* Goal of the exercise:
Return every record below exactly as given.

* Source records:

┏━━

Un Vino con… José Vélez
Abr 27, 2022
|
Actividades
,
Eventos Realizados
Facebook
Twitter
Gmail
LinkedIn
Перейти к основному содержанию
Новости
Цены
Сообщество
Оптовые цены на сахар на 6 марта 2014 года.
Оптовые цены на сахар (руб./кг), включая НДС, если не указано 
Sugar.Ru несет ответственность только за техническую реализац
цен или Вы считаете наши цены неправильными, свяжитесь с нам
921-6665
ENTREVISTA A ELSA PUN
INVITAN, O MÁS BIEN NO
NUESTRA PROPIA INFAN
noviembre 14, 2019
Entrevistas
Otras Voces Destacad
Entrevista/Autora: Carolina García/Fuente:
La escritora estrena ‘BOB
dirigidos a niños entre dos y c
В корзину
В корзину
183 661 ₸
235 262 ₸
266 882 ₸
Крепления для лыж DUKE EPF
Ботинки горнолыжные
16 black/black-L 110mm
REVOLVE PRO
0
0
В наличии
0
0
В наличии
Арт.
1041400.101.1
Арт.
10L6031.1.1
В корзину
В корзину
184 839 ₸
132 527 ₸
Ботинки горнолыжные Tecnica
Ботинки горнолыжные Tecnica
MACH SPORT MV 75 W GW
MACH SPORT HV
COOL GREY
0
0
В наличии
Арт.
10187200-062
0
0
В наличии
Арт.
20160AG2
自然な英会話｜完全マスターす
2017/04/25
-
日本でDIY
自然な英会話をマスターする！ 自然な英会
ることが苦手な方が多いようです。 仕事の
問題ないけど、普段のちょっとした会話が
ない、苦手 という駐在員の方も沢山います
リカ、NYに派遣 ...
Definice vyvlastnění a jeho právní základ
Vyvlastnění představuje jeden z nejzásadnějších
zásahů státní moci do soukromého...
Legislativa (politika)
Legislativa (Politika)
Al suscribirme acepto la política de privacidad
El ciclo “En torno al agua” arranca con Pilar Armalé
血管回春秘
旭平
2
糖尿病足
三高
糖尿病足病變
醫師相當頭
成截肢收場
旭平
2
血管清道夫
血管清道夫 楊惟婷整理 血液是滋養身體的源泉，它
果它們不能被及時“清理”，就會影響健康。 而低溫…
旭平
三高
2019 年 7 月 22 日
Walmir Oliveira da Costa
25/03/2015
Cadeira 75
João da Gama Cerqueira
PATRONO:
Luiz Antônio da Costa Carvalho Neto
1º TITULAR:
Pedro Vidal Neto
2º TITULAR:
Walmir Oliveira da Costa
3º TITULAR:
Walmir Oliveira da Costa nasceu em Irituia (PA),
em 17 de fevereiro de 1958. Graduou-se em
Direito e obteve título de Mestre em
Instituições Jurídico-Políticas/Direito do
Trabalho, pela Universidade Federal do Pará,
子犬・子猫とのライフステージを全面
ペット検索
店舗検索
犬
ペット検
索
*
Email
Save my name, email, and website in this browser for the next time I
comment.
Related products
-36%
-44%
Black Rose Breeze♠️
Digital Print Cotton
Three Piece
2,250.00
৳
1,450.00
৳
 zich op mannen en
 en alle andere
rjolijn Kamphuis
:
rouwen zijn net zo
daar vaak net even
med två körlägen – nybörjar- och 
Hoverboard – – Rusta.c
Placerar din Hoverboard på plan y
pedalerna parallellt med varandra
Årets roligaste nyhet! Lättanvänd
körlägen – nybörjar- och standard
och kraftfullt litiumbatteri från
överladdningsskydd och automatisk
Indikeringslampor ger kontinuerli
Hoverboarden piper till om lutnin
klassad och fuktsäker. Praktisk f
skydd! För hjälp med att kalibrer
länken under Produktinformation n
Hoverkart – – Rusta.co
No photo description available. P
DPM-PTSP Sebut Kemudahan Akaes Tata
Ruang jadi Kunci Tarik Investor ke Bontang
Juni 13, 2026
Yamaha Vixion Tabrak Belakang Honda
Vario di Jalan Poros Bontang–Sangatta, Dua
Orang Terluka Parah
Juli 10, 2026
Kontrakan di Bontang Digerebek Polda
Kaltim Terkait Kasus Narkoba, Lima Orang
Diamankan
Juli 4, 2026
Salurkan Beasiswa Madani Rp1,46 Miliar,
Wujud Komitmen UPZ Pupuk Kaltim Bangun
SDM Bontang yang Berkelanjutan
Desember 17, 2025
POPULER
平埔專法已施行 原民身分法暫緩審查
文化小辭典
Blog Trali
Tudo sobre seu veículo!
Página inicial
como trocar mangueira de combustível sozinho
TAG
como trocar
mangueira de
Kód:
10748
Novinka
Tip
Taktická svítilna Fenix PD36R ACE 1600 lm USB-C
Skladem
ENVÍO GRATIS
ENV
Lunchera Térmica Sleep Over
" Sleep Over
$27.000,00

┗━━

* Answer to this task:
Un Vino con… José Vélez
Abr 27, 2022
|
Actividades
,
Eventos Realizados
Facebook
Twitter
Gmail
LinkedIn
Перейти к основному содержанию
Новости
Цены
Сообщество
Оптовые цены на сахар на 6 марта 2014 года.
Оптовые цены на сахар (руб./кг), включая НДС, если не указано 
Sugar.Ru несет ответственность только за техническую реализац
цен или Вы считаете наши цены неправильными, свяжитесь с нам
921-6665
ENTREVISTA A ELSA PUN
INVITAN, O MÁS BIEN NO
NUESTRA PROPIA INFAN
noviembre 14, 2019
Entrevistas
Otras Voces Destacad
Entrevista/Autora: Carolina García/Fuente:
La escritora estrena ‘BOB
dirigidos a niños entre dos y c
В корзину
В корзину
183 661 ₸
235 262 ₸
266 882 ₸
Крепления для лыж DUKE EPF
Ботинки горнолыжные
16 black/black-L 110mm
REVOLVE PRO
0
0
В наличии
0
0
В наличии
Арт.
1041400.101.1
Арт.
10L6031.1.1
В корзину
В корзину
184 839 ₸
132 527 ₸
Ботинки горнолыжные Tecnica
Ботинки горнолыжные Tecnica
MACH SPORT MV 75 W GW
MACH SPORT HV
COOL GREY
0
0
В наличии
Арт.
10187200-062
0
0
В наличии
Арт.
20160AG2
自然な英会話｜完全マスターす
2017/04/25
-
日本でDIY
自然な英会話をマスターする！ 自然な英会
ることが苦手な方が多いようです。 仕事の
問題ないけど、普段のちょっとした会話が
ない、苦手 という駐在員の方も沢山います
リカ、NYに派遣 ...
Definice vyvlastnění a jeho právní základ
Vyvlastnění představuje jeden z nejzásadnějších
zásahů státní moci do soukromého...
Legislativa (politika)
Legislativa (Politika)
Al suscribirme acepto la política de privacidad
El ciclo “En torno al agua” arranca con Pilar Armalé
血管回春秘
旭平
2
糖尿病足
三高
糖尿病足病變
醫師相當頭
成截肢收場
旭平
2
血管清道夫
血管清道夫 楊惟婷整理 血液是滋養身體的源泉，它
果它們不能被及時“清理”，就會影響健康。 而低溫…
旭平
三高
2019 年 7 月 22 日
Walmir Oliveira da Costa
25/03/2015
Cadeira 75
João da Gama Cerqueira
PATRONO:
Luiz Antônio da Costa Carvalho Neto
1º TITULAR:
Pedro Vidal Neto
2º TITULAR:
Walmir Oliveira da Costa
3º TITULAR:
Walmir Oliveira da Costa nasceu em Irituia (PA),
em 17 de fevereiro de 1958. Graduou-se em
Direito e obteve título de Mestre em
Instituições Jurídico-Políticas/Direito do
Trabalho, pela Universidade Federal do Pará,
子犬・子猫とのライフステージを全面
ペット検索
店舗検索
犬
ペット検
索
*
Email
Save my name, email, and website in this browser for the next time I
comment.
Related products
-36%
-44%
Black Rose Breeze♠️
Digital Print Cotton
Three Piece
2,250.00
৳
1,450.00
৳
 zich op mannen en
 en alle andere
rjolijn Kamphuis
:
rouwen zijn net zo
daar vaak net even
med två körlägen – nybörjar- och 
Hoverboard – – Rusta.c
Placerar din Hoverboard på plan y
pedalerna parallellt med varandra
Årets roligaste nyhet! Lättanvänd
körlägen – nybörjar- och standard
och kraftfullt litiumbatteri från
överladdningsskydd och automatisk
Indikeringslampor ger kontinuerli
Hoverboarden piper till om lutnin
klassad och fuktsäker. Praktisk f
skydd! För hjälp med att kalibrer
länken under Produktinformation n
Hoverkart – – Rusta.co
No photo description available. P
DPM-PTSP Sebut Kemudahan Akaes Tata
Ruang jadi Kunci Tarik Investor ke Bontang
Juni 13, 2026
Yamaha Vixion Tabrak Belakang Honda
Vario di Jalan Poros Bontang–Sangatta, Dua
Orang Terluka Parah
Juli 10, 2026
Kontrakan di Bontang Digerebek Polda
Kaltim Terkait Kasus Narkoba, Lima Orang
Diamankan
Juli 4, 2026
Salurkan Beasiswa Madani Rp1,46 Miliar,
Wujud Komitmen UPZ Pupuk Kaltim Bangun
SDM Bontang yang Berkelanjutan
Desember 17, 2025
POPULER
平埔專法已施行 原民身分法暫緩審查
文化小辭典
Blog Trali
Tudo sobre seu veículo!
Página inicial
como trocar mangueira de combustível sozinho
TAG
como trocar
mangueira de
Kód:
10748
Novinka
Tip
Taktická svítilna Fenix PD36R ACE 1600 lm USB-C
Skladem
ENVÍO GRATIS
ENV
Lunchera Térmica Sleep Over
" Sleep Over
$27.000,00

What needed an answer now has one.